For me, this is still a work in progress journey. I have made significant progress in the past few years and I’ll share with you how I’ve done that, BUT the reality is that like my Brénéquote above – I’m in the arena – I have setbacks but the shift is in my perception of those setbacks and moving past them.

I gradually lost and gained weight over the following years and then made a decision 5 years ago to start on a non-stop journey, where I would accept the ups and downs but be kinder to myself and do stuff that I liked to help.

Here’s what I did

I went to watch my daughter learn to skate. I thought “I couldn’t do that” and found myself giving excuses of poorly hips as a child and a slipped disc, etc. 

Guess what? I challenged myself and for 3 weeks I fell over almost constantly and then gradually I learnt to roller skate – I now spend 2-3 hours every Saturday bopping my way around our local roller disco and I’m so glad I stepped in to the arena.

I went to the gym – I recall thinking “I can’t do that”  I had pre-conceived ideas that they’d all be fit gym bunnies and Ifound myself mentally comparing me and them. The reality was, no one cared, they were all on their own journey andnow if I see someone who is new in the gym, I always smile – in my eyes they’re already awesome for being in the arena!

I watched a Zumba session and I thought “that looks so much fun” but “I couldn’t do that” and then I Googled to find my local one – I went along and for the whole class (at the back) and felt like I just couldn’t get the moves.

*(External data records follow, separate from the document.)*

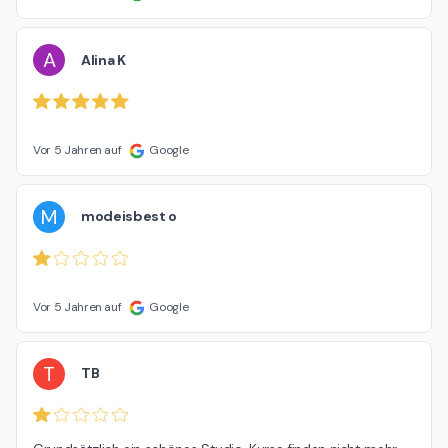
A
Alina K
Vor 5 Jahren auf
Google
M
modeisbest o
Vor 5 Jahren auf
Google
T
TB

I went back week after week and gradually, I got the hang of it. A few weeks ago, the instructor was running late and we needed a volunteer to lead the warm up – I got up on that stage and threw myself into it! Even more awesome, my 15 year old daughter followed in my steps a few weeks later – what would I have role-modelled if I’d listened to my self-talk of “I couldn’t do that”?

I speak to my counsellor and he is helping me think about eating food without shame – that’s a new concept to me, I’m re-learning how to eat as an adult and I’ve stopped labelling myself as a binge-eater, as that’s in the past.

Guess what I learnt from the above?

“I could do that!”

So what’s next for me?

As I mentioned earlier, today sees the launch of my new business The Leadership Coaches – a team of fantastic leadership coaches who work alongside people of all levels in organisations and with individuals to help them achieve their unfulfilled goals.

I will continue to recognise and challenge my unhelpful thinking and turn my negative self-talk into empowering self-talk.

I’ve also discovered my joy of helping others through volunteering and making a difference where I can, so that will continue to feature heavily as I live my values.

So what’s next for you?

I hope that as you’ve read this, you’ve connected with your own self-talk. Your thoughts are so powerful, so as you move into 2020, I encourage you to give yourself the gift of taking back control of those unhelpful thoughts and feel empowered to be the awesome individual you are!

May 2020 be a wonderful year for you all!